Dann gelangte die Familie über die französische Karibikinsel Guadeloupe nach Frankreich, wo ein Teil von Mélanies Familie lebt. Doch trotz mehrerer Operationen kann Bob bis heute keine längeren Strecken laufen: "Es reicht nicht einmal, um meine Kinder auf dem Schulweg zu begleiten."
Als die Montinards im Oktober 2010 zunächst nach Haiti zurückkehrten, fanden sie ihr Heimatland in völligem Chaos vor. Von Wiederaufbau war kaum etwas zu sehen, zudem war die Cholera ausgebrochen. "In den Straßen stank es nach Leichen, jeden Tag gab es Proteste, Armut und Gewalt wurden immer schlimmer", erzählt Bob, "die Kinder konnten nicht in die Schule gehen und wussten nichts mit sich anzufangen."
Suche nach einem Neuanfang
Das Leben, das die Montinards einmal hatten, war für immer verloren. Zu den menschlichen und materiellen Verlusten kam das Trauma: "Ich wurde unter den Trümmern meines Hauses begraben und bin wieder auferstanden", sagt Bob bitter. "Aber ich bin nicht mehr die selbe Person, der Alptraum verfolgt mich bis heute."
Also entschied die Familie, Haiti zu verlassen. Trotz Verwandten in Frankreich und Kanada entschied sie sich für Brasilien. Es sollte wenigstens ein bisschen wie Haiti sein, aber ohne Erdbeben. Weihnachten 2010 verbrachten die Montinards bei Freunden in Rio. Und sie blieben - bis heute.
Endlich angekommen
Vier Jahre später haben sich alle vier gut eingelebt. Die beiden Söhne Lula und Bimba kennen kaum etwas anderes. Sie leben jetzt schon viel länger in Brasilien als sie je in Haiti gelebt haben. Für den 39-jährigen Bob und die sechs Jahre jüngere Mélanie ist es nicht ganz so selbstverständlich.
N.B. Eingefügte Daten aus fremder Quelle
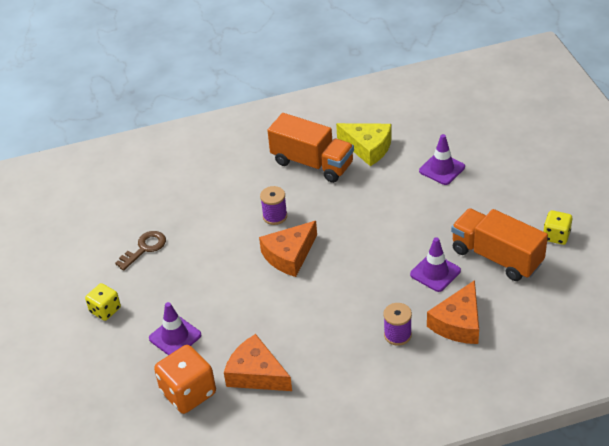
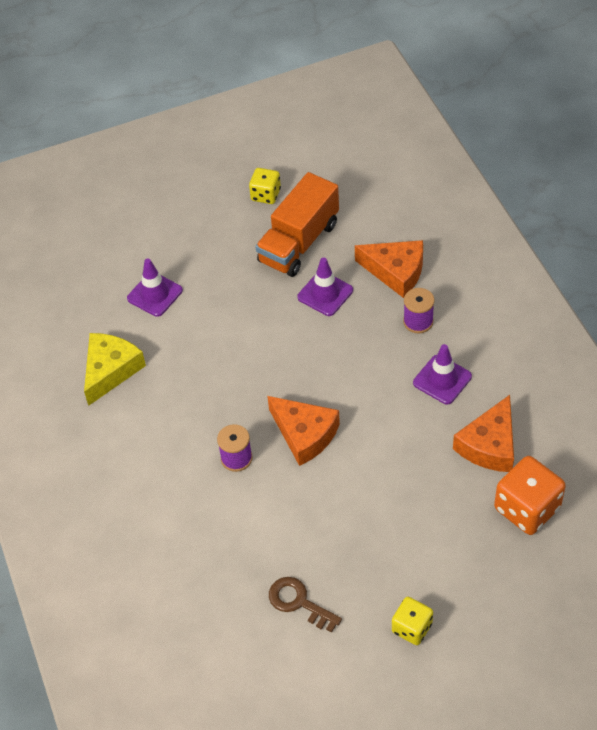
camera: 95 degrees left, 10 degrees up
purple traffic cone [149,302,201,355] -> purple traffic cone moved to [413,344,472,404]
orange truck [267,113,354,183] -> none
Sie hatten in Haiti zur oberen Mittelschicht gehört, konnten es sich leisten, jeden Tag essen zu gehen und hatten ein ansehnliches Einfamilienhaus besessen. Einmal ist Mélanie dorthin zurückgekehrt, um ein paar Habseligkeiten aus den Trümmern zu retten. Bob findet, es geht um viel mehr: "Früher haben wir Menschen geholfen. Seit dem Erdbeben sind wir auf Hilfe angewiesen."
Das ist auch Schwierigkeiten mit der brasilianischen Bürokratie geschuldet: Bis heute besitzen sie keinen dauerhaften Aufenthaltstitel. Das macht es den beiden schwer, für finanzielle Sicherheit zu sorgen. Zweimal ist Bob bereits nach Haiti zurückgekehrt, um dort Geld zu verdienen.
Doch langsam fügen sich die Dinge: Mélanie hat eine Stelle als Doktorandin für Anthropologie gefunden, beide verdienen etwas Geld in Nichtregierungsorganisationen und mit sporadischen Übersetzungen. Die beiden Jungen gehen zur Schule und gehen regelmäßig schwimmen, zum Capoeira und zum Fußball. "Ganz einfach ist es immer noch nicht", sagt Bob, "aber es wird immer besser. Wir haben Freunde, und wir sind glücklich."